Task goal: Each line of the material below should be retyped precisely as it appears.

The input:
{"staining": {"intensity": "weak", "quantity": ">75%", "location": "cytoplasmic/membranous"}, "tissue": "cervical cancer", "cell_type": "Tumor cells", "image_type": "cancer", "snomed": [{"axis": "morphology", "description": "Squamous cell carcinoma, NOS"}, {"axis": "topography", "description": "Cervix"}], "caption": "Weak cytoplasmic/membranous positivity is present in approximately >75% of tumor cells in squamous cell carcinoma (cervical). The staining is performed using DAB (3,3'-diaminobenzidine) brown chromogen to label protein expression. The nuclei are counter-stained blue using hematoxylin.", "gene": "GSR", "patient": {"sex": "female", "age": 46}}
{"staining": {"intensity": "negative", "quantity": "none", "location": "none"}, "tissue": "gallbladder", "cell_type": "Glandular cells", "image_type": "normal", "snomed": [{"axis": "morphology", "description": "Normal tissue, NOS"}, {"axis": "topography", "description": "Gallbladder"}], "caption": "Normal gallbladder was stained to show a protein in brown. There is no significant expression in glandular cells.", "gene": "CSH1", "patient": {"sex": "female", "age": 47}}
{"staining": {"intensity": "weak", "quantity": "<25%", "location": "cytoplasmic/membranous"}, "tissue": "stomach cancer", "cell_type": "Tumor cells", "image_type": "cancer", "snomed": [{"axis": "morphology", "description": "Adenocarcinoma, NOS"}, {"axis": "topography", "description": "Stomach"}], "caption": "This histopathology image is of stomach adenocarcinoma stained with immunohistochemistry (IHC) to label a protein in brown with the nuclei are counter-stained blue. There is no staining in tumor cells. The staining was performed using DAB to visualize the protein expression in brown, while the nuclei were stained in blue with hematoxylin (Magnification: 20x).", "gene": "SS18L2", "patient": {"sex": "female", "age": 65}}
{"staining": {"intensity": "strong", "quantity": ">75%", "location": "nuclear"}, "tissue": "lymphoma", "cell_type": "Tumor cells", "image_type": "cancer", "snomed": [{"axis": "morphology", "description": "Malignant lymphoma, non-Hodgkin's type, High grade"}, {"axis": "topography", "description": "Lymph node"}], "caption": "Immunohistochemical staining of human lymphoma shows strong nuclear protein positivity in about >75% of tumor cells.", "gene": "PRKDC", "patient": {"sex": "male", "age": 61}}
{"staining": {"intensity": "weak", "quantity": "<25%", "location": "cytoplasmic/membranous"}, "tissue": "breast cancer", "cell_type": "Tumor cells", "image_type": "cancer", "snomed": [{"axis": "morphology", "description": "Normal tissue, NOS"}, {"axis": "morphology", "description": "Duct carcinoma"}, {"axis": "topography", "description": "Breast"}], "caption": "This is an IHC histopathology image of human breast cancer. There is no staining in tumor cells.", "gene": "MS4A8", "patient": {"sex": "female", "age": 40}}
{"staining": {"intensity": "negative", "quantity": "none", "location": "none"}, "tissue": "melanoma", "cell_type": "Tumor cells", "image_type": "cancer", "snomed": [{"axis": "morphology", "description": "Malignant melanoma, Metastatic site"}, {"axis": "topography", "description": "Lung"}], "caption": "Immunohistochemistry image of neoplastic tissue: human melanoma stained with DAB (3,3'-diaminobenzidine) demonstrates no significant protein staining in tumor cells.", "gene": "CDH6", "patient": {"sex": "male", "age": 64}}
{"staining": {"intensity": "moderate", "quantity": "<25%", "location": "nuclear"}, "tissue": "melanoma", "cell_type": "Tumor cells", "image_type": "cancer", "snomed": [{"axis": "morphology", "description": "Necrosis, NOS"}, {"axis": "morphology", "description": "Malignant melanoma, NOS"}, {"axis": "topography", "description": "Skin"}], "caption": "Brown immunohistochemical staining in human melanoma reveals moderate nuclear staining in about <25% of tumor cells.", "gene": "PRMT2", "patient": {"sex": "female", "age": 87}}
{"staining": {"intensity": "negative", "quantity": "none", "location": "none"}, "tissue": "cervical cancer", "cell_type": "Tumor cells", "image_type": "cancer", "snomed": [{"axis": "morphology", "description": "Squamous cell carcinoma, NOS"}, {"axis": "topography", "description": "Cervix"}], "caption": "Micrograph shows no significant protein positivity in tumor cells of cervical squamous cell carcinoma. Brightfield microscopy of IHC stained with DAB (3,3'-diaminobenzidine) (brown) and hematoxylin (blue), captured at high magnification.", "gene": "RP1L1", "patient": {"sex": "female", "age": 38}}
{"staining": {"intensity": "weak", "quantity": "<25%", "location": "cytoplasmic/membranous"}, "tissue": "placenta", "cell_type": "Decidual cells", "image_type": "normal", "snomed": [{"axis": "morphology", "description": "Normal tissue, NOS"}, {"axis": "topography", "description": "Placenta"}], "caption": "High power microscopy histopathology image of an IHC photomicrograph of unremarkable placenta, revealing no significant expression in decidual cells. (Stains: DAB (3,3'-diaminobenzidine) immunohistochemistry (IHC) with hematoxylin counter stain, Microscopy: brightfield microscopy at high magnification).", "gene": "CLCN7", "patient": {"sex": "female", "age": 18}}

Response box:
{"staining": {"intensity": "weak", "quantity": ">75%", "location": "cytoplasmic/membranous"}, "tissue": "cervical cancer", "cell_type": "Tumor cells", "image_type": "cancer", "snomed": [{"axis": "morphology", "description": "Squamous cell carcinoma, NOS"}, {"axis": "topography", "description": "Cervix"}], "caption": "Weak cytoplasmic/membranous positivity is present in approximately >75% of tumor cells in squamous cell carcinoma (cervical). The staining is performed using DAB (3,3'-diaminobenzidine) brown chromogen to label protein expression. The nuclei are counter-stained blue using hematoxylin.", "gene": "GSR", "patient": {"sex": "female", "age": 46}}
{"staining": {"intensity": "negative", "quantity": "none", "location": "none"}, "tissue": "gallbladder", "cell_type": "Glandular cells", "image_type": "normal", "snomed": [{"axis": "morphology", "description": "Normal tissue, NOS"}, {"axis": "topography", "description": "Gallbladder"}], "caption": "Normal gallbladder was stained to show a protein in brown. There is no significant expression in glandular cells.", "gene": "CSH1", "patient": {"sex": "female", "age": 47}}
{"staining": {"intensity": "weak", "quantity": "<25%", "location": "cytoplasmic/membranous"}, "tissue": "stomach cancer", "cell_type": "Tumor cells", "image_type": "cancer", "snomed": [{"axis": "morphology", "description": "Adenocarcinoma, NOS"}, {"axis": "topography", "description": "Stomach"}], "caption": "This histopathology image is of stomach adenocarcinoma stained with immunohistochemistry (IHC) to label a protein in brown with the nuclei are counter-stained blue. There is no staining in tumor cells. The staining was performed using DAB to visualize the protein expression in brown, while the nuclei were stained in blue with hematoxylin (Magnification: 20x).", "gene": "SS18L2", "patient": {"sex": "female", "age": 65}}
{"staining": {"intensity": "strong", "quantity": ">75%", "location": "nuclear"}, "tissue": "lymphoma", "cell_type": "Tumor cells", "image_type": "cancer", "snomed": [{"axis": "morphology", "description": "Malignant lymphoma, non-Hodgkin's type, High grade"}, {"axis": "topography", "description": "Lymph node"}], "caption": "Immunohistochemical staining of human lymphoma shows strong nuclear protein positivity in about >75% of tumor cells.", "gene": "PRKDC", "patient": {"sex": "male", "age": 61}}
{"staining": {"intensity": "weak", "quantity": "<25%", "location": "cytoplasmic/membranous"}, "tissue": "breast cancer", "cell_type": "Tumor cells", "image_type": "cancer", "snomed": [{"axis": "morphology", "description": "Normal tissue, NOS"}, {"axis": "morphology", "description": "Duct carcinoma"}, {"axis": "topography", "description": "Breast"}], "caption": "This is an IHC histopathology image of human breast cancer. There is no staining in tumor cells.", "gene": "MS4A8", "patient": {"sex": "female", "age": 40}}
{"staining": {"intensity": "negative", "quantity": "none", "location": "none"}, "tissue": "melanoma", "cell_type": "Tumor cells", "image_type": "cancer", "snomed": [{"axis": "morphology", "description": "Malignant melanoma, Metastatic site"}, {"axis": "topography", "description": "Lung"}], "caption": "Immunohistochemistry image of neoplastic tissue: human melanoma stained with DAB (3,3'-diaminobenzidine) demonstrates no significant protein staining in tumor cells.", "gene": "CDH6", "patient": {"sex": "male", "age": 64}}
{"staining": {"intensity": "moderate", "quantity": "<25%", "location": "nuclear"}, "tissue": "melanoma", "cell_type": "Tumor cells", "image_type": "cancer", "snomed": [{"axis": "morphology", "description": "Necrosis, NOS"}, {"axis": "morphology", "description": "Malignant melanoma, NOS"}, {"axis": "topography", "description": "Skin"}], "caption": "Brown immunohistochemical staining in human melanoma reveals moderate nuclear staining in about <25% of tumor cells.", "gene": "PRMT2", "patient": {"sex": "female", "age": 87}}
{"staining": {"intensity": "negative", "quantity": "none", "location": "none"}, "tissue": "cervical cancer", "cell_type": "Tumor cells", "image_type": "cancer", "snomed": [{"axis": "morphology", "description": "Squamous cell carcinoma, NOS"}, {"axis": "topography", "description": "Cervix"}], "caption": "Micrograph shows no significant protein positivity in tumor cells of cervical squamous cell carcinoma. Brightfield microscopy of IHC stained with DAB (3,3'-diaminobenzidine) (brown) and hematoxylin (blue), captured at high magnification.", "gene": "RP1L1", "patient": {"sex": "female", "age": 38}}
{"staining": {"intensity": "weak", "quantity": "<25%", "location": "cytoplasmic/membranous"}, "tissue": "placenta", "cell_type": "Decidual cells", "image_type": "normal", "snomed": [{"axis": "morphology", "description": "Normal tissue, NOS"}, {"axis": "topography", "description": "Placenta"}], "caption": "High power microscopy histopathology image of an IHC photomicrograph of unremarkable placenta, revealing no significant expression in decidual cells. (Stains: DAB (3,3'-diaminobenzidine) immunohistochemistry (IHC) with hematoxylin counter stain, Microscopy: brightfield microscopy at high magnification).", "gene": "CLCN7", "patient": {"sex": "female", "age": 18}}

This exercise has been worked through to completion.